-- Source passage --
[start]
I've been playing the guitar for six years and I taught myself a few relatively easy pieces on the piano (which took me extremely long time).
I find piano more difficult to me because I'm used to use both of my hands to play the same notes (hold the string and pluck), whereas on the piano you play different ones. I also got confused by the f clef, but I suppose I could get used to it after a while.
I think however that for a person who plays only one of the two, guitar would be more difficult to master. As Norman said on the previous page, guitar has many playing styles and mastering one doesn't make you good on the other. Also, while on the piano you have to read two clefs, on the guitar each note can be played in more then one place and many times you have to find where to play them, knowing the other notes (or the piece might not be playable). That makes fluency on first readings very difficult.
[end]
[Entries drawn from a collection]
[start]
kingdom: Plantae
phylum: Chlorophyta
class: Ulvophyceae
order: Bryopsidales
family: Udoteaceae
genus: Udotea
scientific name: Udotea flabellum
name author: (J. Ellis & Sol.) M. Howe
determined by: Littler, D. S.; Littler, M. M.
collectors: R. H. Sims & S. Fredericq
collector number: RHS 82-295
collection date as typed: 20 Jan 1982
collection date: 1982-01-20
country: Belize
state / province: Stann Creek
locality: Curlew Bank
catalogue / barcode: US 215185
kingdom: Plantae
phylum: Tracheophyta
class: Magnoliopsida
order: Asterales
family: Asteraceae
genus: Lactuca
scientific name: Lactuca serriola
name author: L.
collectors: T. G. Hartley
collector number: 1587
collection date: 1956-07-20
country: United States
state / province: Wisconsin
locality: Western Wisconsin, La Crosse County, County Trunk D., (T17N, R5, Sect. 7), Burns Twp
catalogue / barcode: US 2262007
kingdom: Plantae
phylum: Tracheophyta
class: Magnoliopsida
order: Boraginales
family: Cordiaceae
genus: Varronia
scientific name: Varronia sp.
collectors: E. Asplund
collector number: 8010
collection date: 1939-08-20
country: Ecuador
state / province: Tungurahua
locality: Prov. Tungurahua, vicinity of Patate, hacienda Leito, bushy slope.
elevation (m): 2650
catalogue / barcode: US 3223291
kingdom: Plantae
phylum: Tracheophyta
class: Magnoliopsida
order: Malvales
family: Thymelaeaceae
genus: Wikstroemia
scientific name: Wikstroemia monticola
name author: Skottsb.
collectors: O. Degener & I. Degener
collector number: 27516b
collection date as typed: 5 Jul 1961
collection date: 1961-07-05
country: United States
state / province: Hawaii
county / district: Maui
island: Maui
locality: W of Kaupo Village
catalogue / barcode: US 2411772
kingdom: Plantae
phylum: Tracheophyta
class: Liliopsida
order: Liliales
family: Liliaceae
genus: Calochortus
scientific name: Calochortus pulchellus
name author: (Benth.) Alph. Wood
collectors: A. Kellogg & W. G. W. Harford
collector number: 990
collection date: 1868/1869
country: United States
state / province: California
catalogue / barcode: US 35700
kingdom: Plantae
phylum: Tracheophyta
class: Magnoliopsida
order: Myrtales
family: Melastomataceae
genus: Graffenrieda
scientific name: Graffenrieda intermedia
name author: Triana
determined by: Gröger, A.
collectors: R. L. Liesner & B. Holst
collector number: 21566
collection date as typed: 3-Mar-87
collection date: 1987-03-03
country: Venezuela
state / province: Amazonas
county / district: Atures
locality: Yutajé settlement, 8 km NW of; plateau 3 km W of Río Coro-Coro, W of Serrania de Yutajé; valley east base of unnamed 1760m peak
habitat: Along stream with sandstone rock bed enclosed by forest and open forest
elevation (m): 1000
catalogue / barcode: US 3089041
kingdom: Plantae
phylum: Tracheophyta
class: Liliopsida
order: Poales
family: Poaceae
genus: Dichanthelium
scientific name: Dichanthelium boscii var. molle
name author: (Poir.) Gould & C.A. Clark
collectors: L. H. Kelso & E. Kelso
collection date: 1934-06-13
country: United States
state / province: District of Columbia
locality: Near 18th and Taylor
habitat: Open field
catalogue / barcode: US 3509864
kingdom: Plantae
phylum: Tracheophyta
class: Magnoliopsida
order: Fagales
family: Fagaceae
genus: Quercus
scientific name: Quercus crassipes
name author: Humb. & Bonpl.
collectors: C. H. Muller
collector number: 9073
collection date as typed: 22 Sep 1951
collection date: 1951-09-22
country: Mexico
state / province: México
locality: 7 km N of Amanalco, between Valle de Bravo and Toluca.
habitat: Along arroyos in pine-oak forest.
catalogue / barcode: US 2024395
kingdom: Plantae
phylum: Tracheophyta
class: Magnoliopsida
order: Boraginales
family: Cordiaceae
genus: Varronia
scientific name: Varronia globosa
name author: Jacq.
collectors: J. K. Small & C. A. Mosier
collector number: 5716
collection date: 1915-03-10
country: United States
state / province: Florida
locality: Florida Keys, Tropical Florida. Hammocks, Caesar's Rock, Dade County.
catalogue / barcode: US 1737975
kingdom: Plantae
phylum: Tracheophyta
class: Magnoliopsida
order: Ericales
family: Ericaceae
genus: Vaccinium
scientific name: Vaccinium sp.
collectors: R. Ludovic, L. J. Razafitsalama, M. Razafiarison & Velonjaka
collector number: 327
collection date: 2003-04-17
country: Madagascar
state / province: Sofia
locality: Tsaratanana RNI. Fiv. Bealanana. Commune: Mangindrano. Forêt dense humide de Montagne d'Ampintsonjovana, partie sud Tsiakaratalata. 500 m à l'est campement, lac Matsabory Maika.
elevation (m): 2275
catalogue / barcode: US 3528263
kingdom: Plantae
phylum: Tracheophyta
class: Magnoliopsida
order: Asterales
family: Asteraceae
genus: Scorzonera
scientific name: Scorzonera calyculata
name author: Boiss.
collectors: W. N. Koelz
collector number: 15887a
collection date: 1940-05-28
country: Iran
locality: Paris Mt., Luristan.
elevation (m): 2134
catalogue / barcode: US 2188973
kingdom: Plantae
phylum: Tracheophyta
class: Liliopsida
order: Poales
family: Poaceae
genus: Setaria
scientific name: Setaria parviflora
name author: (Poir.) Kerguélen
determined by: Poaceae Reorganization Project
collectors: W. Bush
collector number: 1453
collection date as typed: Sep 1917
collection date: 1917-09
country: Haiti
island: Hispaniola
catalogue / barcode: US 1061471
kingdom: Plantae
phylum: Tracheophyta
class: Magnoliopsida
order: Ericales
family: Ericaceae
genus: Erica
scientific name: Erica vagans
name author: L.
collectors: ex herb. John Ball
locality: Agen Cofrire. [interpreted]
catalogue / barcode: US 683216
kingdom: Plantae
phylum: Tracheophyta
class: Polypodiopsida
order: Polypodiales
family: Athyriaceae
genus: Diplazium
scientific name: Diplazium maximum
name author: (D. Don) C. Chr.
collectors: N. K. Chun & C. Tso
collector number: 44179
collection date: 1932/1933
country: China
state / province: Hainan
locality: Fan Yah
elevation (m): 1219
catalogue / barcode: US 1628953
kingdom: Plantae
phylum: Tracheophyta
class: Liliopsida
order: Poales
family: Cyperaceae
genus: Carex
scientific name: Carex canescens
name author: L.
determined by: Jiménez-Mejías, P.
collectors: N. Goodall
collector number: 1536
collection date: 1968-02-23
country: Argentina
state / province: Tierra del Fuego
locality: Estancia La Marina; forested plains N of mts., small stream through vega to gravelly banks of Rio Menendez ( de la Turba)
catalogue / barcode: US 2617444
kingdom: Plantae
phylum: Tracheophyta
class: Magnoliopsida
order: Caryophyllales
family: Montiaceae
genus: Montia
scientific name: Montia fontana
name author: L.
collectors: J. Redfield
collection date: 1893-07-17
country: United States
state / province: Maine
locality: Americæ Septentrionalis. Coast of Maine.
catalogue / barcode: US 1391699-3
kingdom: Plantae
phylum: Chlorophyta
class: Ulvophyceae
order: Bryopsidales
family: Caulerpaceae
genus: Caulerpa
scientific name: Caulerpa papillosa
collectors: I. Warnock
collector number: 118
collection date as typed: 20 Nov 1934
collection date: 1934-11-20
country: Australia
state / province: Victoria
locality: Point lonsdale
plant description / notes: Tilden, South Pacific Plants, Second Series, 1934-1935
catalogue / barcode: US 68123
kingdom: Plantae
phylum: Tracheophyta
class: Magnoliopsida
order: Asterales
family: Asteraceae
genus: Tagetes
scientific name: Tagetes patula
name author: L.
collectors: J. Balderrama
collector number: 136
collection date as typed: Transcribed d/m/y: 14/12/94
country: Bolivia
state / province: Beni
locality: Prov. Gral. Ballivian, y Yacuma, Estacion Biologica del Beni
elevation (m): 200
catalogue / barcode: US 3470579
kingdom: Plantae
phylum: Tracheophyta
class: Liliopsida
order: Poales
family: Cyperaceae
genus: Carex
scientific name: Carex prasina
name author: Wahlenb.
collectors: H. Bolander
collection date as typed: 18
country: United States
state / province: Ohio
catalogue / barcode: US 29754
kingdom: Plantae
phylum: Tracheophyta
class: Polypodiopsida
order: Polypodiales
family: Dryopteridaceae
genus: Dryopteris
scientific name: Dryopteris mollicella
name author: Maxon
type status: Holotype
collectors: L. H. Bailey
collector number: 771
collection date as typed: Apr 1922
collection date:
[end]
-- Jobs --
• a. In the guitar-and-piano passage, how long has the writer been playing the guitar?
• b. Extend the guitar-and-piano passage with a few more sentences that pick up after its final one.

-- Written answers --
• a. Six years.

• b.
Without practice, you have to know to get good sound on the guitar and especially with fast pieces it might not come out very well at first while with the piano you always get the sound by pressing the keys (I don't know about the pedals, they might be difficult). You should as well know to play overtones (artificial and natural), legato, vibrato and many other techniques for different styles. You should make sure your nails are at the right shape if you use them (which you should for classical and flamenco, and I'm still a bit troubled with that), and if you play too much your fingertips might force you to stop.
While piano has very complex pieces which I'm sure are very difficult to play, overall I think guitar pieces are more demanding, if you aspire to play exquisitely (and non-technically).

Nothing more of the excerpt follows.